- **EXERCISE GOAL**
Repeat back every line of the data, exactly.

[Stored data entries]
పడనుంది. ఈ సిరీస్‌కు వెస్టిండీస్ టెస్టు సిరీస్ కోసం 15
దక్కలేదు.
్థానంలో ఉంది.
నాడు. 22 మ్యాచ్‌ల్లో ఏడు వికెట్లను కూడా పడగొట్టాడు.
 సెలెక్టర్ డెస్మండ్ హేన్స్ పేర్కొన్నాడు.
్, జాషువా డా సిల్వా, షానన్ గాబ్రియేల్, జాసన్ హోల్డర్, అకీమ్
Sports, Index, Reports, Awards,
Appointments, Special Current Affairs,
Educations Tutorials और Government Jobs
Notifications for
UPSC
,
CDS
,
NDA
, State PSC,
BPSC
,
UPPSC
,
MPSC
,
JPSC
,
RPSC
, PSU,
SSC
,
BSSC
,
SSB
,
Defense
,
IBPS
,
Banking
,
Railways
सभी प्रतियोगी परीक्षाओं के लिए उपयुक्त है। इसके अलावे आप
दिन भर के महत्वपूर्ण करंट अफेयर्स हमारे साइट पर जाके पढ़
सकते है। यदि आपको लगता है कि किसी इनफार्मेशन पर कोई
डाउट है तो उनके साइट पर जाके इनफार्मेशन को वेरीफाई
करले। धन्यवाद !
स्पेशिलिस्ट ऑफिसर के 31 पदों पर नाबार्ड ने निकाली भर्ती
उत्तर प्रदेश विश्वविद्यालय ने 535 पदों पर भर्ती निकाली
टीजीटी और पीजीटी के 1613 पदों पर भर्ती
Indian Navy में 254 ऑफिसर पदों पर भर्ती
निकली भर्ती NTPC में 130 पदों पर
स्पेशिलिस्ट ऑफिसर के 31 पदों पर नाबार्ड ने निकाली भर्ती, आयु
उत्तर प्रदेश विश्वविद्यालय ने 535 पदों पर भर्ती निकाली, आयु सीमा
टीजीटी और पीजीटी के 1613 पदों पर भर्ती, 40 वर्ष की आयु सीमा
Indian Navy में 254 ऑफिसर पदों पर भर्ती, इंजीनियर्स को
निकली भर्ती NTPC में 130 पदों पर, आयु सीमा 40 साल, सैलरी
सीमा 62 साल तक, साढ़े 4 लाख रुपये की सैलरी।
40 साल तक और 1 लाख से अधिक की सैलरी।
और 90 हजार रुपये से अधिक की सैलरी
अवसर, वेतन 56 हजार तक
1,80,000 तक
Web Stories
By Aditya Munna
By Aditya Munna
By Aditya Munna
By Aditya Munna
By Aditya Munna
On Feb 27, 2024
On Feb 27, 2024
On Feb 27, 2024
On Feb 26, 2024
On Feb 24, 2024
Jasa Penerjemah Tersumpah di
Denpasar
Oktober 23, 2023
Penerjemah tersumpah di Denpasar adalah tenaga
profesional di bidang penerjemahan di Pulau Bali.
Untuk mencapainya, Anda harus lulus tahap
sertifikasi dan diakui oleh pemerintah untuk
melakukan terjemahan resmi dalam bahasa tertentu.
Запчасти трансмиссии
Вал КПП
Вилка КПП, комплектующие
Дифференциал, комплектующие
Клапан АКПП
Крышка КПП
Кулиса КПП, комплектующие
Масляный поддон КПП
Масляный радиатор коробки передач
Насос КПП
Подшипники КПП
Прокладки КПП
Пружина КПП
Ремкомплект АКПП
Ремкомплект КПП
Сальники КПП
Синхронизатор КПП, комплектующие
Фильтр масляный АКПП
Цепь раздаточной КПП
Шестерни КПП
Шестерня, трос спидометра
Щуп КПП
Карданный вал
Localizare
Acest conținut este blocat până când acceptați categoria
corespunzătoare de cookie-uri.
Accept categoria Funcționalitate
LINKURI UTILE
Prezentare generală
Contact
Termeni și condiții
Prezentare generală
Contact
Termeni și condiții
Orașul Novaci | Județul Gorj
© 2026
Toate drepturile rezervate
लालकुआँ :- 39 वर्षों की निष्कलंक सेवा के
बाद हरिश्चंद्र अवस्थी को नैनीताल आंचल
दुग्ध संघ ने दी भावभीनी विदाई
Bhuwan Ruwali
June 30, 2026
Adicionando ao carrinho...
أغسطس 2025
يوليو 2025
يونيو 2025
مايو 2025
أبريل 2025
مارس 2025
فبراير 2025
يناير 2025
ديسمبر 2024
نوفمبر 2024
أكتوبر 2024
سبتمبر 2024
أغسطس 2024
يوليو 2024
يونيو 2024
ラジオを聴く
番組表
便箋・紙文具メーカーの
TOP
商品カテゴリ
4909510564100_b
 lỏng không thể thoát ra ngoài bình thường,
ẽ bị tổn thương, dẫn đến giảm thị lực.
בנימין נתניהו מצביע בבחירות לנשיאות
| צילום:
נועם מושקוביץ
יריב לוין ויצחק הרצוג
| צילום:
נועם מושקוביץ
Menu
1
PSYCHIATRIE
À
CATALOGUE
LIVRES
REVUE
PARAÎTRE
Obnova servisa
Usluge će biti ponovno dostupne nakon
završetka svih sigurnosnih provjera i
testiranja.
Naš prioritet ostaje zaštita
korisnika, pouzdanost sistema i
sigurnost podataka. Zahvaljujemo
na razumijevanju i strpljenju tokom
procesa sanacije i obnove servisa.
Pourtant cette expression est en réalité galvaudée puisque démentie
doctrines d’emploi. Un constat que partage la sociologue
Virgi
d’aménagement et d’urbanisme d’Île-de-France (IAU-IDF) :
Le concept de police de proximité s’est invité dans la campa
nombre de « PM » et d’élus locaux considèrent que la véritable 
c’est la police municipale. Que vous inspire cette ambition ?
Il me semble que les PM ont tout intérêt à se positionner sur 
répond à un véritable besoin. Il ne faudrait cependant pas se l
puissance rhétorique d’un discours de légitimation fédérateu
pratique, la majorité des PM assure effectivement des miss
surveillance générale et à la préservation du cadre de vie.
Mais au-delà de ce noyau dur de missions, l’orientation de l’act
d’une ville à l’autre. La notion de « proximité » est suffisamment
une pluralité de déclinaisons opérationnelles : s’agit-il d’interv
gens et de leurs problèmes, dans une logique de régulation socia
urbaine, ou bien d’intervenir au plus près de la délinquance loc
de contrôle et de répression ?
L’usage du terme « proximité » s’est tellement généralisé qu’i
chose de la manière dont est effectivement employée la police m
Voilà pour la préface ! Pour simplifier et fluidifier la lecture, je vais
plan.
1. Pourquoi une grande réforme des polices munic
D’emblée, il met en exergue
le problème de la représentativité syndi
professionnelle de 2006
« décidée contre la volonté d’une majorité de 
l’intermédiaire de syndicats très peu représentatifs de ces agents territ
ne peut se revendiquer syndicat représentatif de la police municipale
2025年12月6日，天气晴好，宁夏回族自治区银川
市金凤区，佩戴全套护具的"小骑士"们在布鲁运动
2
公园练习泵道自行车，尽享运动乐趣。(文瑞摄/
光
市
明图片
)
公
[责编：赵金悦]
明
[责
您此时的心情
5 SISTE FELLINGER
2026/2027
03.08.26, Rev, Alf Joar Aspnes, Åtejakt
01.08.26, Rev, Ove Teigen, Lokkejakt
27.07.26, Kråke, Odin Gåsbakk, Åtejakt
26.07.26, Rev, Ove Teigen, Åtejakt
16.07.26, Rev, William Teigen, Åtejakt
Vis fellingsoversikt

- **EXPECTED ANSWER**
పడనుంది. ఈ సిరీస్‌కు వెస్టిండీస్ టెస్టు సిరీస్ కోసం 15
దక్కలేదు.
్థానంలో ఉంది.
నాడు. 22 మ్యాచ్‌ల్లో ఏడు వికెట్లను కూడా పడగొట్టాడు.
 సెలెక్టర్ డెస్మండ్ హేన్స్ పేర్కొన్నాడు.
్, జాషువా డా సిల్వా, షానన్ గాబ్రియేల్, జాసన్ హోల్డర్, అకీమ్
Sports, Index, Reports, Awards,
Appointments, Special Current Affairs,
Educations Tutorials और Government Jobs
Notifications for
UPSC
,
CDS
,
NDA
, State PSC,
BPSC
,
UPPSC
,
MPSC
,
JPSC
,
RPSC
, PSU,
SSC
,
BSSC
,
SSB
,
Defense
,
IBPS
,
Banking
,
Railways
सभी प्रतियोगी परीक्षाओं के लिए उपयुक्त है। इसके अलावे आप
दिन भर के महत्वपूर्ण करंट अफेयर्स हमारे साइट पर जाके पढ़
सकते है। यदि आपको लगता है कि किसी इनफार्मेशन पर कोई
डाउट है तो उनके साइट पर जाके इनफार्मेशन को वेरीफाई
करले। धन्यवाद !
स्पेशिलिस्ट ऑफिसर के 31 पदों पर नाबार्ड ने निकाली भर्ती
उत्तर प्रदेश विश्वविद्यालय ने 535 पदों पर भर्ती निकाली
टीजीटी और पीजीटी के 1613 पदों पर भर्ती
Indian Navy में 254 ऑफिसर पदों पर भर्ती
निकली भर्ती NTPC में 130 पदों पर
स्पेशिलिस्ट ऑफिसर के 31 पदों पर नाबार्ड ने निकाली भर्ती, आयु
उत्तर प्रदेश विश्वविद्यालय ने 535 पदों पर भर्ती निकाली, आयु सीमा
टीजीटी और पीजीटी के 1613 पदों पर भर्ती, 40 वर्ष की आयु सीमा
Indian Navy में 254 ऑफिसर पदों पर भर्ती, इंजीनियर्स को
निकली भर्ती NTPC में 130 पदों पर, आयु सीमा 40 साल, सैलरी
सीमा 62 साल तक, साढ़े 4 लाख रुपये की सैलरी।
40 साल तक और 1 लाख से अधिक की सैलरी।
और 90 हजार रुपये से अधिक की सैलरी
अवसर, वेतन 56 हजार तक
1,80,000 तक
Web Stories
By Aditya Munna
By Aditya Munna
By Aditya Munna
By Aditya Munna
By Aditya Munna
On Feb 27, 2024
On Feb 27, 2024
On Feb 27, 2024
On Feb 26, 2024
On Feb 24, 2024
Jasa Penerjemah Tersumpah di
Denpasar
Oktober 23, 2023
Penerjemah tersumpah di Denpasar adalah tenaga
profesional di bidang penerjemahan di Pulau Bali.
Untuk mencapainya, Anda harus lulus tahap
sertifikasi dan diakui oleh pemerintah untuk
melakukan terjemahan resmi dalam bahasa tertentu.
Запчасти трансмиссии
Вал КПП
Вилка КПП, комплектующие
Дифференциал, комплектующие
Клапан АКПП
Крышка КПП
Кулиса КПП, комплектующие
Масляный поддон КПП
Масляный радиатор коробки передач
Насос КПП
Подшипники КПП
Прокладки КПП
Пружина КПП
Ремкомплект АКПП
Ремкомплект КПП
Сальники КПП
Синхронизатор КПП, комплектующие
Фильтр масляный АКПП
Цепь раздаточной КПП
Шестерни КПП
Шестерня, трос спидометра
Щуп КПП
Карданный вал
Localizare
Acest conținut este blocat până când acceptați categoria
corespunzătoare de cookie-uri.
Accept categoria Funcționalitate
LINKURI UTILE
Prezentare generală
Contact
Termeni și condiții
Prezentare generală
Contact
Termeni și condiții
Orașul Novaci | Județul Gorj
© 2026
Toate drepturile rezervate
लालकुआँ :- 39 वर्षों की निष्कलंक सेवा के
बाद हरिश्चंद्र अवस्थी को नैनीताल आंचल
दुग्ध संघ ने दी भावभीनी विदाई
Bhuwan Ruwali
June 30, 2026
Adicionando ao carrinho...
أغسطس 2025
يوليو 2025
يونيو 2025
مايو 2025
أبريل 2025
مارس 2025
فبراير 2025
يناير 2025
ديسمبر 2024
نوفمبر 2024
أكتوبر 2024
سبتمبر 2024
أغسطس 2024
يوليو 2024
يونيو 2024
ラジオを聴く
番組表
便箋・紙文具メーカーの
TOP
商品カテゴリ
4909510564100_b
 lỏng không thể thoát ra ngoài bình thường,
ẽ bị tổn thương, dẫn đến giảm thị lực.
בנימין נתניהו מצביע בבחירות לנשיאות
| צילום:
נועם מושקוביץ
יריב לוין ויצחק הרצוג
| צילום:
נועם מושקוביץ
Menu
1
PSYCHIATRIE
À
CATALOGUE
LIVRES
REVUE
PARAÎTRE
Obnova servisa
Usluge će biti ponovno dostupne nakon
završetka svih sigurnosnih provjera i
testiranja.
Naš prioritet ostaje zaštita
korisnika, pouzdanost sistema i
sigurnost podataka. Zahvaljujemo
na razumijevanju i strpljenju tokom
procesa sanacije i obnove servisa.
Pourtant cette expression est en réalité galvaudée puisque démentie
doctrines d’emploi. Un constat que partage la sociologue
Virgi
d’aménagement et d’urbanisme d’Île-de-France (IAU-IDF) :
Le concept de police de proximité s’est invité dans la campa
nombre de « PM » et d’élus locaux considèrent que la véritable 
c’est la police municipale. Que vous inspire cette ambition ?
Il me semble que les PM ont tout intérêt à se positionner sur 
répond à un véritable besoin. Il ne faudrait cependant pas se l
puissance rhétorique d’un discours de légitimation fédérateu
pratique, la majorité des PM assure effectivement des miss
surveillance générale et à la préservation du cadre de vie.
Mais au-delà de ce noyau dur de missions, l’orientation de l’act
d’une ville à l’autre. La notion de « proximité » est suffisamment
une pluralité de déclinaisons opérationnelles : s’agit-il d’interv
gens et de leurs problèmes, dans une logique de régulation socia
urbaine, ou bien d’intervenir au plus près de la délinquance loc
de contrôle et de répression ?
L’usage du terme « proximité » s’est tellement généralisé qu’i
chose de la manière dont est effectivement employée la police m
Voilà pour la préface ! Pour simplifier et fluidifier la lecture, je vais
plan.
1. Pourquoi une grande réforme des polices munic
D’emblée, il met en exergue
le problème de la représentativité syndi
professionnelle de 2006
« décidée contre la volonté d’une majorité de 
l’intermédiaire de syndicats très peu représentatifs de ces agents territ
ne peut se revendiquer syndicat représentatif de la police municipale
2025年12月6日，天气晴好，宁夏回族自治区银川
市金凤区，佩戴全套护具的"小骑士"们在布鲁运动
2
公园练习泵道自行车，尽享运动乐趣。(文瑞摄/
光
市
明图片
)
公
[责编：赵金悦]
明
[责
您此时的心情
5 SISTE FELLINGER
2026/2027
03.08.26, Rev, Alf Joar Aspnes, Åtejakt
01.08.26, Rev, Ove Teigen, Lokkejakt
27.07.26, Kråke, Odin Gåsbakk, Åtejakt
26.07.26, Rev, Ove Teigen, Åtejakt
16.07.26, Rev, William Teigen, Åtejakt
Vis fellingsoversikt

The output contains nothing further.